Agents today, however, can precisely work with fuzzy interfaces. Said differently, they can:

  • take the security request
  • read the reason for access
  • reason about the resource and its knowledge and confidentiality boundaries
  • pull the performance reviews and determine standing
  • pull the codebases the engineer commits to
  • use slack APIs to pull an interaction graph for the engineer
  • send a request to the manager for approval
  • put this all together to write a one sentence recommendation to a security engineer with all the artifacts above tracked

An agent could also be used to:

  • Build a tool that runs nightly that builds a graph of engineers and the codebases they commit to
  • Build a tool that runs quarterly to refresh an internal list of engineers and their standing
  • Build a tool that catalogues current and past employees and the access to resources they have
  • Build a tool that analyzes slack data and builds a graph of engineers and their interaction points between teams
  • Build an automated approval tool that reads through all of these systems, and deterministically applies a yes/no judgement. If yes, the engineer is automatically approved. If no, onto a human for review.

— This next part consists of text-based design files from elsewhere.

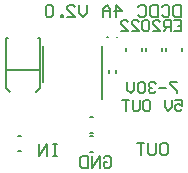
<source format=gbo>
G04*
G04 #@! TF.GenerationSoftware,Altium Limited,Altium Designer,20.0.7 (75)*
G04*
G04 Layer_Color=32896*
%FSLAX44Y44*%
%MOMM*%
G71*
G01*
G75*
%ADD10C,0.1500*%
%ADD11C,0.2000*%
%ADD35C,0.2032*%
%ADD36C,0.1800*%
D10*
X86502Y89609D02*
Y134849D01*
X36718Y104369D02*
Y134849D01*
D11*
X76250Y58250D02*
X78750D01*
X76250Y44750D02*
X78750D01*
X76250Y75000D02*
X78750D01*
X76250Y61500D02*
X78750D01*
X15750Y45500D02*
X18250D01*
X15750Y59000D02*
X18250D01*
X123860Y130359D02*
Y132859D01*
X137360Y130359D02*
Y132859D01*
X106860Y130359D02*
Y132859D01*
X120360Y130359D02*
Y132859D01*
X90983Y142108D02*
X91360Y142109D01*
X98860D02*
X99237Y142110D01*
X92110Y111609D02*
Y114609D01*
X98110Y111609D02*
Y114609D01*
X140860Y130359D02*
Y132859D01*
X154360Y130359D02*
Y132859D01*
X137502Y52747D02*
X140834D01*
X142500Y51081D01*
Y44416D01*
X140834Y42750D01*
X137502D01*
X135836Y44416D01*
Y51081D01*
X137502Y52747D01*
X132503D02*
Y44416D01*
X130837Y42750D01*
X127505D01*
X125839Y44416D01*
Y52747D01*
X122506D02*
X115842D01*
X119174D01*
Y42750D01*
X87836Y40081D02*
X89502Y41747D01*
X92834D01*
X94500Y40081D01*
Y33416D01*
X92834Y31750D01*
X89502D01*
X87836Y33416D01*
Y36748D01*
X91168D01*
X84503Y31750D02*
Y41747D01*
X77839Y31750D01*
Y41747D01*
X74506D02*
Y31750D01*
X69508D01*
X67842Y33416D01*
Y40081D01*
X69508Y41747D01*
X74506D01*
X48500Y51747D02*
X45168D01*
X46834D01*
Y41750D01*
X48500D01*
X45168D01*
X40169D02*
Y51747D01*
X33505Y41750D01*
Y51747D01*
D35*
X34210Y98959D02*
Y100829D01*
X30860Y95609D02*
X34210Y98959D01*
X5010D02*
Y100829D01*
Y98959D02*
X8360Y95609D01*
X32310Y141609D02*
X34210D01*
X5010D02*
X6910D01*
X5010Y100829D02*
Y141609D01*
X34210Y100829D02*
Y141609D01*
X5010Y114359D02*
X34210D01*
D36*
X149993Y103914D02*
X143995D01*
Y102414D01*
X149993Y96416D01*
Y94916D01*
X140996Y99415D02*
X134998D01*
X131999Y102414D02*
X130499Y103914D01*
X127500D01*
X126001Y102414D01*
Y100915D01*
X127500Y99415D01*
X129000D01*
X127500D01*
X126001Y97915D01*
Y96416D01*
X127500Y94916D01*
X130499D01*
X131999Y96416D01*
X123002Y102414D02*
X121502Y103914D01*
X118503D01*
X117004Y102414D01*
Y96416D01*
X118503Y94916D01*
X121502D01*
X123002Y96416D01*
Y102414D01*
X114005Y103914D02*
Y97915D01*
X111006Y94916D01*
X108007Y97915D01*
Y103914D01*
X148494Y88797D02*
X154492D01*
Y84298D01*
X151493Y85798D01*
X149993D01*
X148494Y84298D01*
Y81299D01*
X149993Y79800D01*
X152992D01*
X154492Y81299D01*
X145495Y88797D02*
Y82799D01*
X142496Y79800D01*
X139497Y82799D01*
Y88797D01*
X123002D02*
X126001D01*
X127500Y87298D01*
Y81299D01*
X126001Y79800D01*
X123002D01*
X121502Y81299D01*
Y87298D01*
X123002Y88797D01*
X118503D02*
Y81299D01*
X117004Y79800D01*
X114005D01*
X112505Y81299D01*
Y88797D01*
X109506D02*
X103508D01*
X106507D01*
Y79800D01*
X153700Y169547D02*
Y159550D01*
X148702D01*
X147036Y161216D01*
Y167881D01*
X148702Y169547D01*
X153700D01*
X137039Y167881D02*
X138705Y169547D01*
X142037D01*
X143703Y167881D01*
Y161216D01*
X142037Y159550D01*
X138705D01*
X137039Y161216D01*
X133706Y169547D02*
Y159550D01*
X128708D01*
X127042Y161216D01*
Y167881D01*
X128708Y169547D01*
X133706D01*
X117045Y167881D02*
X118711Y169547D01*
X122044D01*
X123710Y167881D01*
Y161216D01*
X122044Y159550D01*
X118711D01*
X117045Y161216D01*
X98718Y159550D02*
Y169547D01*
X103716Y164548D01*
X97052D01*
X93719Y159550D02*
Y166215D01*
X90387Y169547D01*
X87055Y166215D01*
Y159550D01*
Y164548D01*
X93719D01*
X73726Y169547D02*
Y162882D01*
X70394Y159550D01*
X67061Y162882D01*
Y169547D01*
X57064Y159550D02*
X63729D01*
X57064Y166215D01*
Y167881D01*
X58731Y169547D01*
X62063D01*
X63729Y167881D01*
X53732Y159550D02*
Y161216D01*
X52066D01*
Y159550D01*
X53732D01*
X45402Y167881D02*
X43735Y169547D01*
X40403D01*
X38737Y167881D01*
Y161216D01*
X40403Y159550D01*
X43735D01*
X45402Y161216D01*
Y167881D01*
X147702Y156547D02*
X153700D01*
Y147550D01*
X147702D01*
X153700Y152049D02*
X150701D01*
X144703Y147550D02*
Y156547D01*
X140204D01*
X138705Y155048D01*
Y152049D01*
X140204Y150549D01*
X144703D01*
X141704D02*
X138705Y147550D01*
X129708D02*
X135706D01*
X129708Y153548D01*
Y155048D01*
X131207Y156547D01*
X134206D01*
X135706Y155048D01*
X126709D02*
X125209Y156547D01*
X122210D01*
X120711Y155048D01*
Y149050D01*
X122210Y147550D01*
X125209D01*
X126709Y149050D01*
Y155048D01*
X111714Y147550D02*
X117712D01*
X111714Y153548D01*
Y155048D01*
X113213Y156547D01*
X116212D01*
X117712Y155048D01*
X102717Y147550D02*
X108715D01*
X102717Y153548D01*
Y155048D01*
X104216Y156547D01*
X107215D01*
X108715Y155048D01*
M02*

</source>
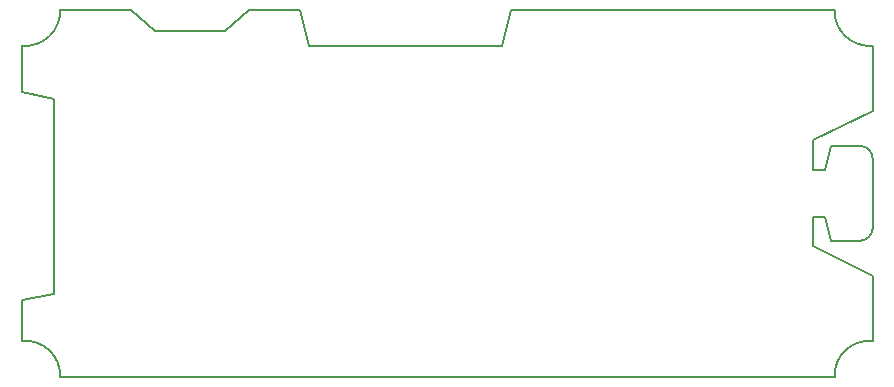
<source format=gbr>
G04 DipTrace 3.2.0.1*
G04 BoardOutline.gbr*
%MOIN*%
G04 #@! TF.FileFunction,Profile*
G04 #@! TF.Part,Single*
%ADD11C,0.005512*%
%FSLAX26Y26*%
G04*
G70*
G90*
G75*
G01*
G04 BoardOutline*
%LPD*%
X-1417323Y492126D2*
D11*
G03X-1290748Y612205I10924J115236D01*
G01*
X-1054528D1*
X-975787Y539370D1*
X-739567D1*
X-660827Y612205D1*
X-492126D1*
X-460630Y492126D1*
X181102D1*
X212598Y612205D1*
X1290748D1*
G03X1417323Y492126I115651J-4843D01*
G01*
Y275591D1*
X1220472Y177165D1*
Y78740D1*
X1259843D1*
X1279528Y157480D1*
X1377953D1*
G02X1417323Y118110I-984J-40354D01*
G01*
Y-118110D1*
G02X1377953Y-157480I-40354J984D01*
G01*
X1279528D1*
X1259843Y-78740D1*
X1220472D1*
Y-177165D1*
X1417323Y-275591D1*
Y-492126D1*
G03X1290748Y-612205I-10924J-115236D01*
G01*
X-1290748D1*
G03X-1417323Y-492126I-115651J4843D01*
G01*
Y-356299D1*
X-1310039Y-334646D1*
Y314961D1*
X-1417323Y336614D1*
Y492126D1*
M02*

</source>
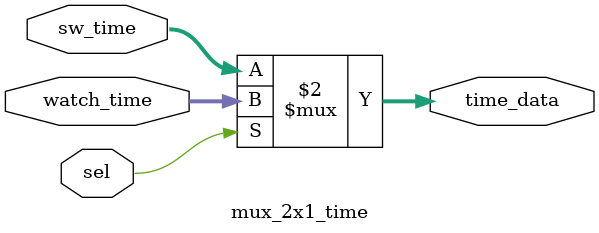
<source format=v>
`timescale 1ns / 1ps

module stopwatch (
    input        clk,
    input        rst,
    input        btn_L,
    input        btn_R,
    input        btn_U,
    input        btn_D,
    input        cmd_runstop,
    input        cmd_clear,
    input        cmd_secup,
    input        cmd_minup,
    input        cmd_hourup,
    input        cmd_digit_mode,
    input        cmd_mode0_trigger,
    input        cmd_watch_mode,
    input        cmd_mode1_trigger,
    input  [1:0] mode,
    output [3:0] fnd_com,
    output [7:0] fnd_data
);
    wire [6:0] w_msec;
    wire [5:0] w_sec;
    wire [5:0] w_min;
    wire [4:0] w_hour;

    wire [6:0] w_watch_msec;
    wire [5:0] w_watch_sec;
    wire [5:0] w_watch_min;
    wire [4:0] w_watch_hour;

    wire w_runstop, w_clear;
    wire w_secup, w_minup, w_hourup;
    wire w_increase;
    wire w_btn_L, w_btn_R, w_btn_U, w_btn_D;
    wire [23:0] w_time_data;
    wire w_cmd_mode0_trigger, w_cmd_mode1_trigger;
    wire digit_mode, watch_mode;
    

    assign w_cmd_mode0_trigger = cmd_mode0_trigger;
    assign digit_mode = w_cmd_mode0_trigger ? cmd_digit_mode :mode[0];

    assign w_cmd_mode1_trigger = cmd_mode1_trigger;
    assign watch_mode = w_cmd_mode1_trigger ? cmd_watch_mode: mode[1];

    

    button_debounce U_BD_R_RUNSTOP(
        .clk(clk),
        .rst(rst),
        .i_btn(btn_R),
        .o_btn(w_btn_R)
    );

    button_debounce U_BD_L_CLEAR_MINUP(
        .clk(clk),
        .rst(rst),
        .i_btn(btn_L),
        .o_btn(w_btn_L)
    );

    button_debounce U_BD_U_SECUP(
        .clk(clk),
        .rst(rst),
        .i_btn(btn_U),
        .o_btn(w_btn_U)
    );

    button_debounce U_BD_D_HOURUP(
        .clk(clk),
        .rst(rst),
        .i_btn(btn_D),
        .o_btn(w_btn_D)
    );

    stopwatch_dp U_SW_DP (
        .clk (clk),
        .rst (rst),
        .i_runstop(w_runstop & ~mode[1]),
        .i_clear(w_clear),
        .i_secup(1'b0),
        .i_minup(1'b0),
        .i_hourup(1'b0),
        .watch_mode(1'b0),
        .msec(w_msec),
        .sec (w_sec),
        .min (w_min),
        .hour (w_hour)
    );

    stopwatch_cu U_SW_CU (
        .clk(clk),
        .rst(rst),
        .i_runstop(w_btn_R | cmd_runstop),
        .i_clear(w_btn_L | cmd_clear),
        .mode(mode[1]),
        .o_runstop(w_runstop),
        .o_clear(w_clear)
    );


    stopwatch_dp U_WATCH_DP (
        .clk (clk),
        .rst (rst),
        .i_runstop(1'b1),
        .i_clear(1'b0),
        .i_secup(w_secup),
        .i_minup(w_minup),
        .i_hourup(w_hourup),
        .watch_mode(1'b1),
        .msec(w_watch_msec),
        .sec (w_watch_sec),
        .min (w_watch_min),
        .hour (w_watch_hour)
    );

    watch_cu U_WATCH_CU(
        .clk(clk),
        .rst(rst),
        .i_secup(w_btn_U | cmd_secup),     // btn_U
        .i_minup(w_btn_L | cmd_minup),     // btn_L
        .i_hourup(w_btn_D | cmd_hourup),    // btn_D
        .mode(mode[1]),
        .o_secup(w_secup),  
        .o_minup(w_minup),    
        .o_hourup(w_hourup)    
);


    mux_2x1_time U_SW_W_MODE(
        .sel(watch_mode),
        .sw_time({w_hour, w_min, w_sec, w_msec}),
        .watch_time({w_watch_hour, w_watch_min, w_watch_sec, w_watch_msec}),
        .time_data(w_time_data)
    );

    fnd_controller U_FND_CTRL (
        .clk(clk),
        .reset(rst),
        .i_time(w_time_data),
        .fnd_com(fnd_com),
        .fnd_data(fnd_data),
        .mode(digit_mode)
    );
endmodule

module mux_2x1_time (
    input   sel,
    input  [23:0] sw_time,
    input  [23:0] watch_time,
    output [23:0] time_data

);
    assign time_data = (sel==0) ? sw_time : watch_time;
    
endmodule


</source>
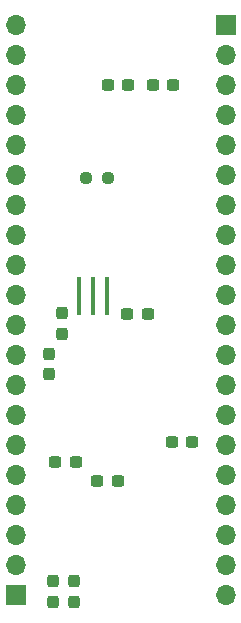
<source format=gbr>
%TF.GenerationSoftware,KiCad,Pcbnew,(6.0.1)*%
%TF.CreationDate,2022-02-14T12:01:51-05:00*%
%TF.ProjectId,demo,64656d6f-2e6b-4696-9361-645f70636258,rev?*%
%TF.SameCoordinates,Original*%
%TF.FileFunction,Soldermask,Bot*%
%TF.FilePolarity,Negative*%
%FSLAX46Y46*%
G04 Gerber Fmt 4.6, Leading zero omitted, Abs format (unit mm)*
G04 Created by KiCad (PCBNEW (6.0.1)) date 2022-02-14 12:01:51*
%MOMM*%
%LPD*%
G01*
G04 APERTURE LIST*
G04 Aperture macros list*
%AMRoundRect*
0 Rectangle with rounded corners*
0 $1 Rounding radius*
0 $2 $3 $4 $5 $6 $7 $8 $9 X,Y pos of 4 corners*
0 Add a 4 corners polygon primitive as box body*
4,1,4,$2,$3,$4,$5,$6,$7,$8,$9,$2,$3,0*
0 Add four circle primitives for the rounded corners*
1,1,$1+$1,$2,$3*
1,1,$1+$1,$4,$5*
1,1,$1+$1,$6,$7*
1,1,$1+$1,$8,$9*
0 Add four rect primitives between the rounded corners*
20,1,$1+$1,$2,$3,$4,$5,0*
20,1,$1+$1,$4,$5,$6,$7,0*
20,1,$1+$1,$6,$7,$8,$9,0*
20,1,$1+$1,$8,$9,$2,$3,0*%
G04 Aperture macros list end*
%ADD10RoundRect,0.237500X-0.300000X-0.237500X0.300000X-0.237500X0.300000X0.237500X-0.300000X0.237500X0*%
%ADD11RoundRect,0.237500X0.300000X0.237500X-0.300000X0.237500X-0.300000X-0.237500X0.300000X-0.237500X0*%
%ADD12RoundRect,0.237500X0.237500X-0.300000X0.237500X0.300000X-0.237500X0.300000X-0.237500X-0.300000X0*%
%ADD13RoundRect,0.237500X0.250000X0.237500X-0.250000X0.237500X-0.250000X-0.237500X0.250000X-0.237500X0*%
%ADD14R,0.400000X3.200000*%
%ADD15R,1.700000X1.700000*%
%ADD16O,1.700000X1.700000*%
%ADD17RoundRect,0.237500X-0.237500X0.300000X-0.237500X-0.300000X0.237500X-0.300000X0.237500X0.300000X0*%
G04 APERTURE END LIST*
D10*
%TO.C,C12*%
X156363500Y-64770000D03*
X158088500Y-64770000D03*
%TD*%
D11*
%TO.C,C11*%
X159739500Y-94996000D03*
X158014500Y-94996000D03*
%TD*%
D12*
%TO.C,C9*%
X147574000Y-89254500D03*
X147574000Y-87529500D03*
%TD*%
D10*
%TO.C,C10*%
X154229900Y-84124800D03*
X155954900Y-84124800D03*
%TD*%
D13*
%TO.C,R10*%
X152550500Y-72644000D03*
X150725500Y-72644000D03*
%TD*%
D14*
%TO.C,Y1*%
X152534800Y-82600800D03*
X151334800Y-82600800D03*
X150134800Y-82600800D03*
%TD*%
D15*
%TO.C,J2*%
X162560000Y-59690000D03*
D16*
X162560000Y-62230000D03*
X162560000Y-64770000D03*
X162560000Y-67310000D03*
X162560000Y-69850000D03*
X162560000Y-72390000D03*
X162560000Y-74930000D03*
X162560000Y-77470000D03*
X162560000Y-80010000D03*
X162560000Y-82550000D03*
X162560000Y-85090000D03*
X162560000Y-87630000D03*
X162560000Y-90170000D03*
X162560000Y-92710000D03*
X162560000Y-95250000D03*
X162560000Y-97790000D03*
X162560000Y-100330000D03*
X162560000Y-102870000D03*
X162560000Y-105410000D03*
X162560000Y-107950000D03*
%TD*%
D12*
%TO.C,C5*%
X148691600Y-85800100D03*
X148691600Y-84075100D03*
%TD*%
D15*
%TO.C,J3*%
X144780000Y-107945000D03*
D16*
X144780000Y-105405000D03*
X144780000Y-102865000D03*
X144780000Y-100325000D03*
X144780000Y-97785000D03*
X144780000Y-95245000D03*
X144780000Y-92705000D03*
X144780000Y-90165000D03*
X144780000Y-87625000D03*
X144780000Y-85085000D03*
X144780000Y-82545000D03*
X144780000Y-80005000D03*
X144780000Y-77465000D03*
X144780000Y-74925000D03*
X144780000Y-72385000D03*
X144780000Y-69845000D03*
X144780000Y-67305000D03*
X144780000Y-64765000D03*
X144780000Y-62225000D03*
X144780000Y-59685000D03*
%TD*%
D17*
%TO.C,C3*%
X149707600Y-106783800D03*
X149707600Y-108508800D03*
%TD*%
D11*
%TO.C,C8*%
X154278500Y-64770000D03*
X152553500Y-64770000D03*
%TD*%
%TO.C,C4*%
X149860000Y-96647000D03*
X148135000Y-96647000D03*
%TD*%
D10*
%TO.C,C7*%
X151691000Y-98298000D03*
X153416000Y-98298000D03*
%TD*%
D17*
%TO.C,C2*%
X147929600Y-106782700D03*
X147929600Y-108507700D03*
%TD*%
M02*

</source>
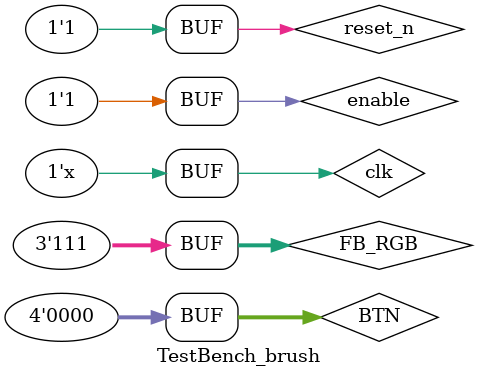
<source format=v>

`timescale 1ns/1ns;
module TestBench_brush();
parameter SLOWNESS = 8,//number of position of counter clock divider
		  RESOLUTION_H =640,
	 	  RESOLUTION_V =480,
		HPOS_WIDTH=0, //coordinate wires width
		VPOS_WIDTH=0,
		V_TOP =   10,
	 	V_SYNC =   2,
	 	V_BOTTOM =33,
	 	H_FRONT = 16,
	 	H_SYNC =  96,
	 	H_BACK =  48,
		BRUSH_SIZE=10,
		BRUSH_COLOR=3'b101;

localparam X_WIRE_WIDTH = $clog2 (RESOLUTION_H+H_FRONT+H_SYNC+H_BACK),
		   Y_WIRE_WIDTH = $clog2 (RESOLUTION_V+V_BOTTOM+V_SYNC+V_TOP),
		   TESTSQUARE_LEFTSIDE=0,
		   TESTSQUARE_RIGHTSIDE=20,
		   TESTSQUARE_TOPSIDE=0,
		   TESTSQUARE_DOWNSIDE=30;

reg clk,reset_n,enable;
reg [3:0] BTN; // [2:0]key_sw;
reg [X_WIRE_WIDTH - 1:0]hpos;
reg [Y_WIRE_WIDTH - 1:0]vpos;
reg [2:0]FB_RGB;

brush
	 #(
	 .SLOWNESS		( SLOWNESS	   ),
	 .RESOLUTION_H  ( RESOLUTION_H ),
	 .RESOLUTION_V  ( RESOLUTION_V ),
	 .HPOS_WIDTH	( X_WIRE_WIDTH ),
	 .VPOS_WIDTH 	( Y_WIRE_WIDTH ),
	 .BRUSH_SIZE	( BRUSH_SIZE   ),
	 .BRUSH_COLOR	( BRUSH_COLOR  ),
	 .INIT_XPOS		( 'd10   	   ),
	 .INIT_YPOS		( 'd12	       )
	 )
	 Painting_Brush
	 (
			.clk	  ( clk			),
			.reset	  ( ~reset_n 	),
			.BTN	  ( BTN			), // [2:0]movedirection=[2:0]key_sw
			.enable	  ( enable		),
			.hpos	  ( hpos	    ),
			.vpos	  ( vpos		),
			.FB_RGB	  ( FB_RGB		)
	 );
always #5 clk=~clk;

initial begin
clk=0;
reset_n=0;
BTN=0;
enable=0;
hpos=TESTSQUARE_LEFTSIDE;
vpos=TESTSQUARE_TOPSIDE;
FB_RGB=0;
#10
reset_n=1;
#10
enable=1;
FB_RGB='b111;
end

always@ (posedge clk) begin
if(enable) begin 
if(hpos!=TESTSQUARE_RIGHTSIDE) hpos=hpos+1;
else hpos=TESTSQUARE_LEFTSIDE;
end
end

always@ (posedge clk) begin
if(hpos == TESTSQUARE_RIGHTSIDE) begin
if(vpos!=TESTSQUARE_DOWNSIDE) vpos=vpos+1;
else vpos=TESTSQUARE_TOPSIDE;
end
end

endmodule 
</source>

Agents will be used for the flexy bits to start, because it immediately overcomes the sin of not establishing a proper interface. A faithful engineer or two may build this agent. The demo of it working will immediately resonate with and please leadership, as well as the security team ICs and engineering teams.

But the flexy thing here should just be the wedge. If the agents are truly going to be a country of geniuses in a datacenter, then I pose they will see that this problem can be reduced from a fuzzy one to a non-fuzzy one. That it is ripe to be solved with a deterministic workflow.

The alternative is investing into a harness of agents. One agent QA's the other agents work. A third agent evaluates the false positive and false negative rate and makes adjustments to both systems automatically. In the short term, the inference cost is minimal. But in the long term you're allocating headcount to solve a problem that can be automated. It's just an LLM head instead of a human one.

I see this as a parallel to computer science theory. Those familiar with CS theory know that theorists like to play a game called reduction. I.e. can a certain problem be mathematically shown to reduce to a known problem if you make some transformations to it? If it can, then the problem is solvable with the same set of tools that the other problem can be solved with.

What fuzzy problems can't be reduced to deterministic problems?

There are certain problems where the cost of establishing the interfaces necessary is too high, because to appropriately achieve the outcome you need, you will have to enumerate every single input and output of the system. A good example of this is a task that junior investment bankers and consultants are familiar with: building strategy decks. You need to outlay information in a reasonably defined format, but the amount of information is always different enough, the logos of companies always different enough, the amount of key things to highlight always different enough. You end up with a different amount of slides, a different amount of logos and analysis text per slide. And that's just with building the first draft, before your MD hits you with 5 rounds of comments at 1am.

It's possible, but the cost of establishing it is high. Perhaps the highest cost is being able to establish a language of design that can capture all the ways that the MD's judgement for layout, information variety, and information density can be captured.